Everything has to be available for there to be a surplus of nutrients to add to lean body tissue. This added mass is actually energy draining on the body as it needs even more calories to fuel. That means that your body is not going to gain muscle simply because you ate a certain amount of calories that day or simply because you lifted weights. All variables are synergistic and necessary for growth. There are so many variables involved that restricting intake while gaining is like putting up a 10 foot hurdle on a track field and then sitting there wondering why it won’t jump it.

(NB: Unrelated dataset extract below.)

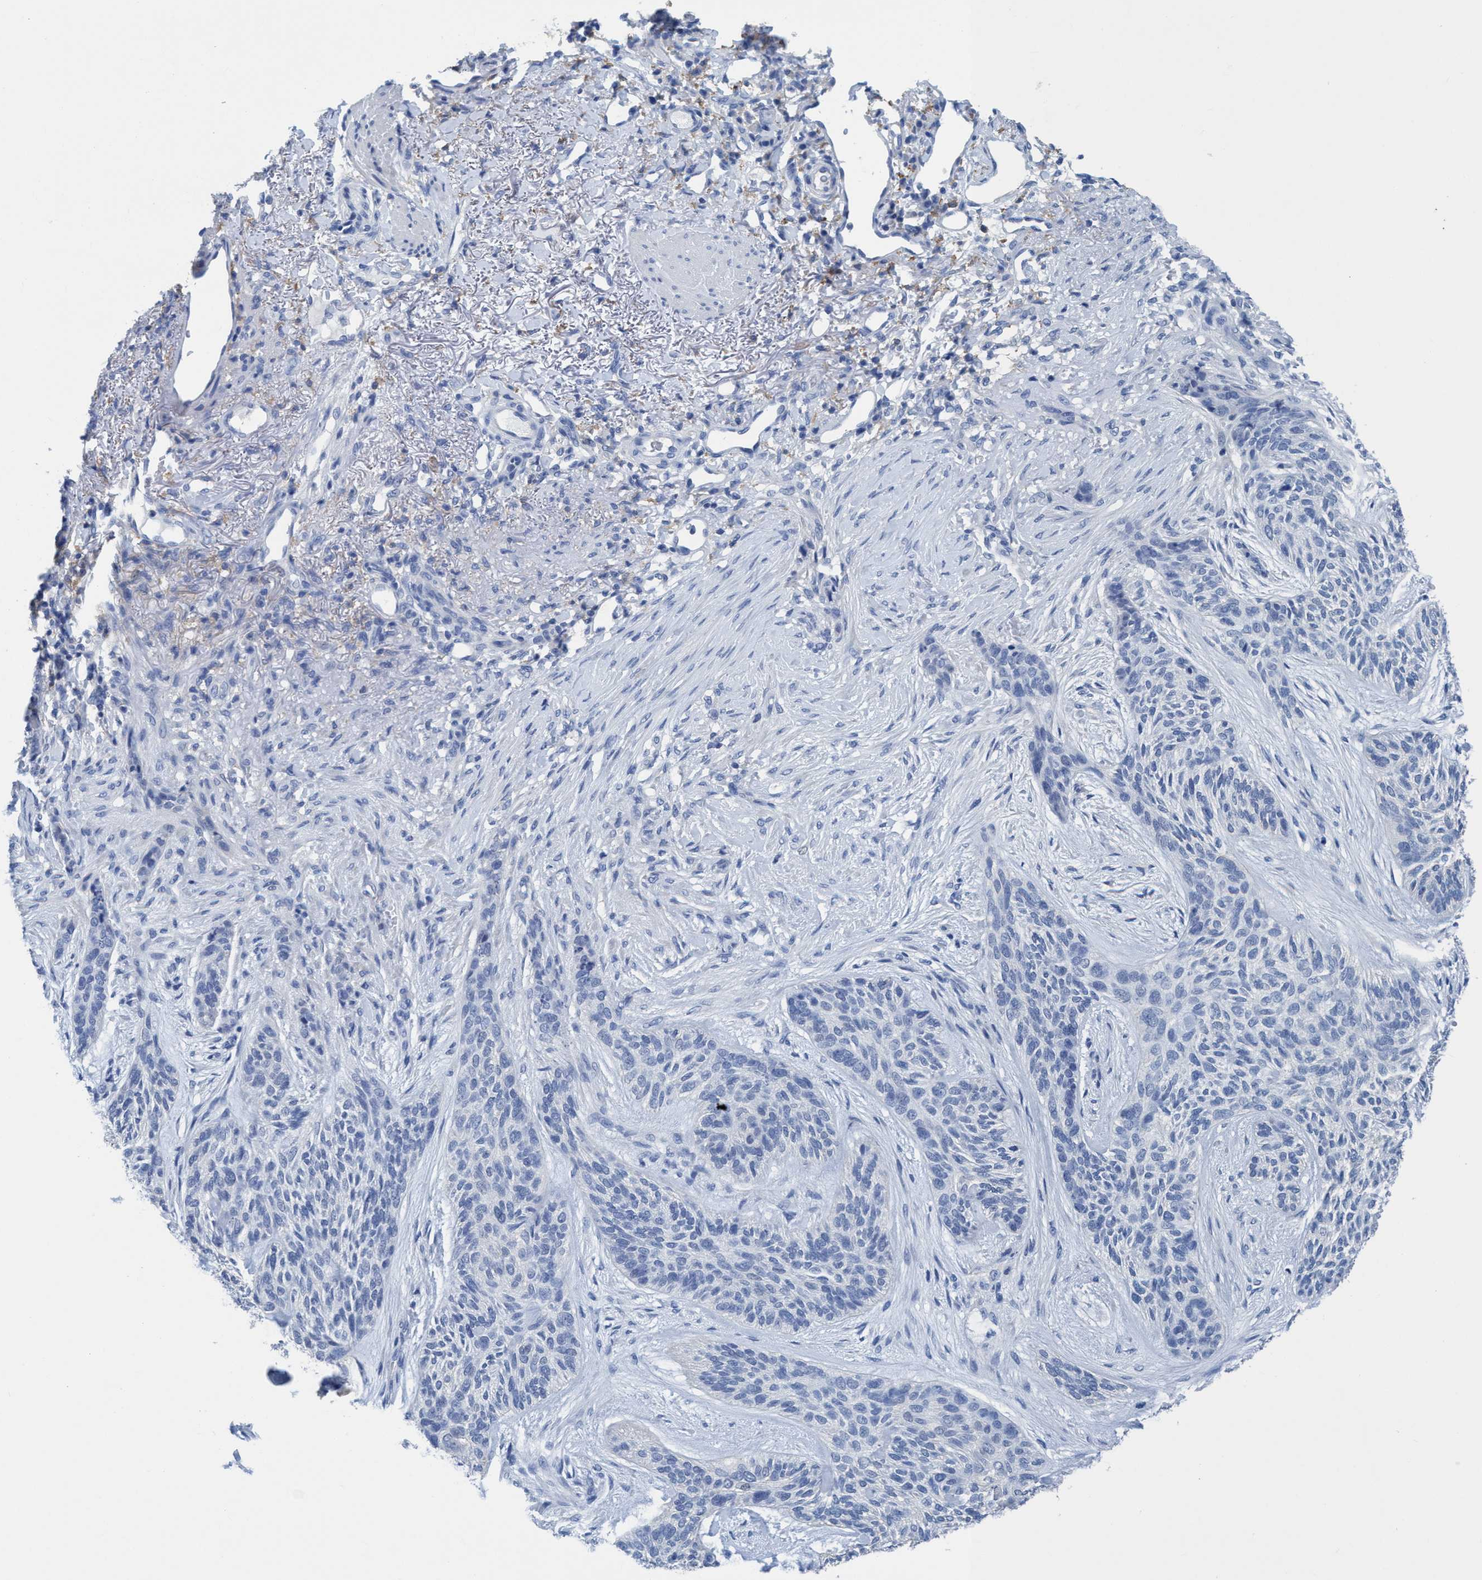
{"staining": {"intensity": "negative", "quantity": "none", "location": "none"}, "tissue": "skin cancer", "cell_type": "Tumor cells", "image_type": "cancer", "snomed": [{"axis": "morphology", "description": "Basal cell carcinoma"}, {"axis": "topography", "description": "Skin"}], "caption": "Photomicrograph shows no significant protein staining in tumor cells of skin cancer.", "gene": "DNAI1", "patient": {"sex": "male", "age": 55}}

X, you said you had nothing more to add, but what you just wrote very lucidly spells out something that might seem obvious, but has benefit by being explicitly stated anyway. See, you had something to add after all, and I appreciate it.

[quote]Jersey5150 wrote:
I would like to hear some thoughts on bulking without getting fat. Seems to me there is no physiological reason one can not gain muscle without also gaining a lot of fat. If you are meticulous about diet.
[/quote]

Jersey,

Some people choose to gain without bulking or excessive bulking. In life there is usually more than one way to do something.

Fred Hatfield talks about zig zag dieting, which is a way to gain muscle and minimize fat gain.

On the thread Grateful, Caveman says that he doesn’t believe in old school bulking and he has an incredible physique.

The body can only gain so much muscle naturally, so if you bulk and put on tons of weight, only a small amount is actually muscle.

Some people choose to gain this small amount of muscle without gaining tons of fat.

You probably won’t gain as fast this way though unless you have the genetics for it.